SOURCE DOCUMENT:
General Usability and Functionality

At first glance, the Gigabyte M912V resembles a tablet-based computer, and it's no wonder why one would assume so as the M912V has a swivel screen for using the netbook in tablet style. The touchscreen was definitely responsive and lag free, though we did have some slight problems with utilizing the press and hold function to "right click". The clarity of the LCD panel was also something we quite liked, and the 1280 x 780 resolution does make give a little bit more room to work with, but as with all things, the 8.9-inch screen does feel cramped even with a higher resolution.

Given the choice, we would have been perfectly comfortable skipping the use of the tiny trackpad and instead use the touchscreen exclusively. Why, you may ask? As we mentioned, the responsiveness of the touchscreen was definitely heaps better than trying to navigate with the trackpad, which was fine, but if one had to choose between swiping multiple times on a trackpad or instantly touching your desired location, it would be logical to assume one would prefer the touchscreen.

SUPPLIED DATA:
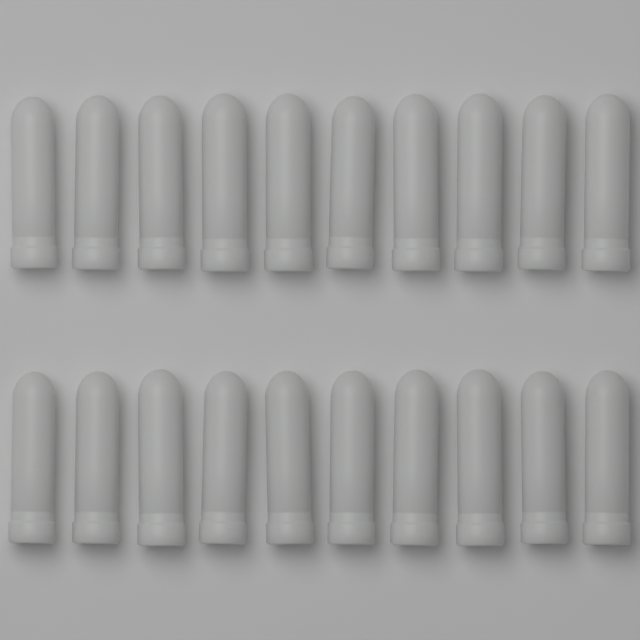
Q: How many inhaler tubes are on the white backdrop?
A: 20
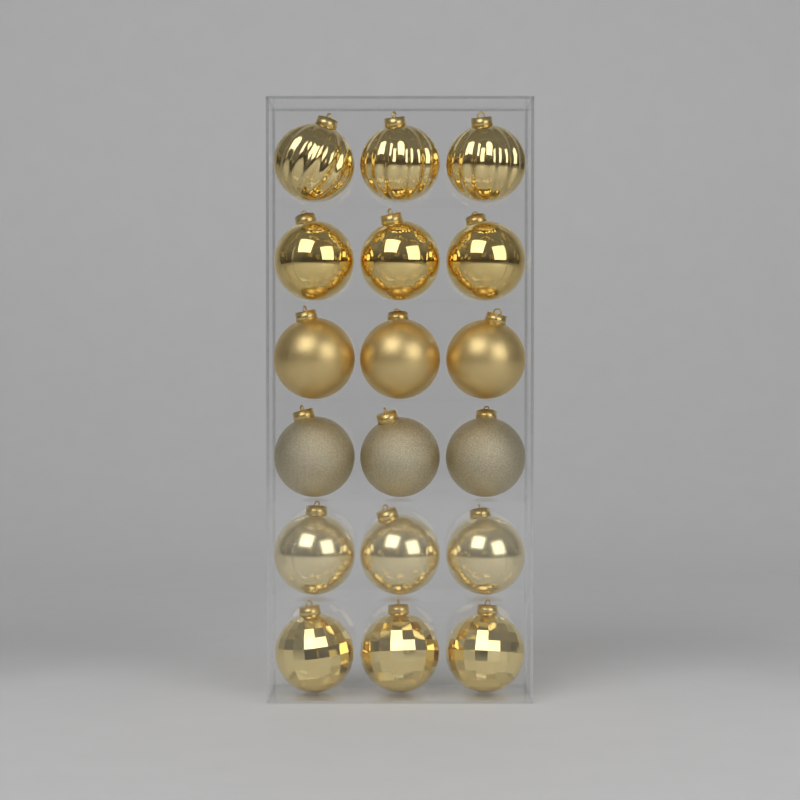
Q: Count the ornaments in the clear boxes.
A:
...
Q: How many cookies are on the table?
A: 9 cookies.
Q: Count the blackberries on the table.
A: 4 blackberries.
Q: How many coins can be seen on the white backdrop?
---
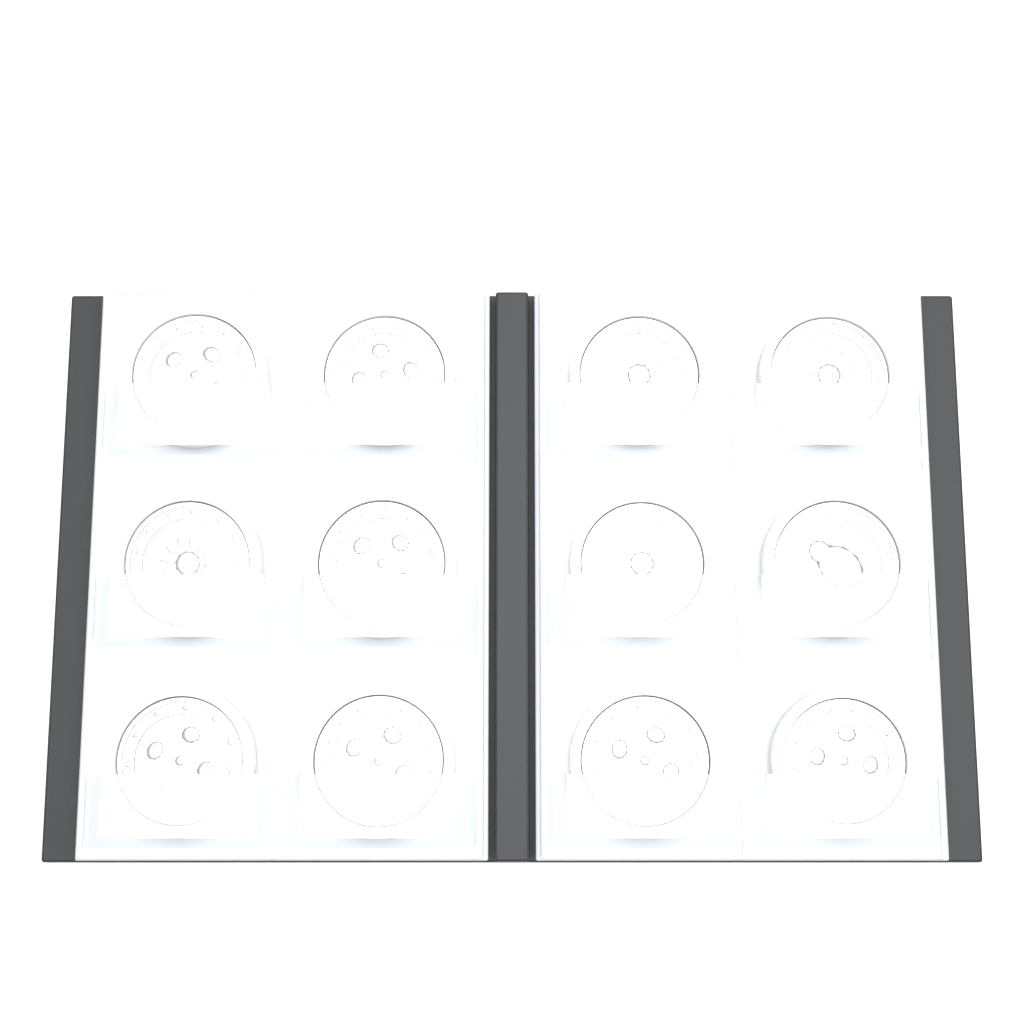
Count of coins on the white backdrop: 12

GIVEN REQUEST 1: Using the netbook review, explain in one to three sentences why the reviewers would have skipped the trackpad and used only the touchscreen.
GIVEN REQUEST 2: Write out, word for word, the stretch of the records from the line containing "Q: How many cookies are on the table?" through the line containing "Q: How many coins", including both of those lines.
The netbook review and the records come from unrelated sources.

WRITTEN SOLUTION 1: The touchscreen was far more responsive than navigating with the trackpad. Touching the spot you want right away beats swiping several times on a trackpad, so the reviewers found the touchscreen the logical choice.

WRITTEN SOLUTION 2:
Q: How many cookies are on the table?
A: 9 cookies.
Q: Count the blackberries on the table.
A: 4 blackberries.
Q: How many coins can be seen on the white backdrop?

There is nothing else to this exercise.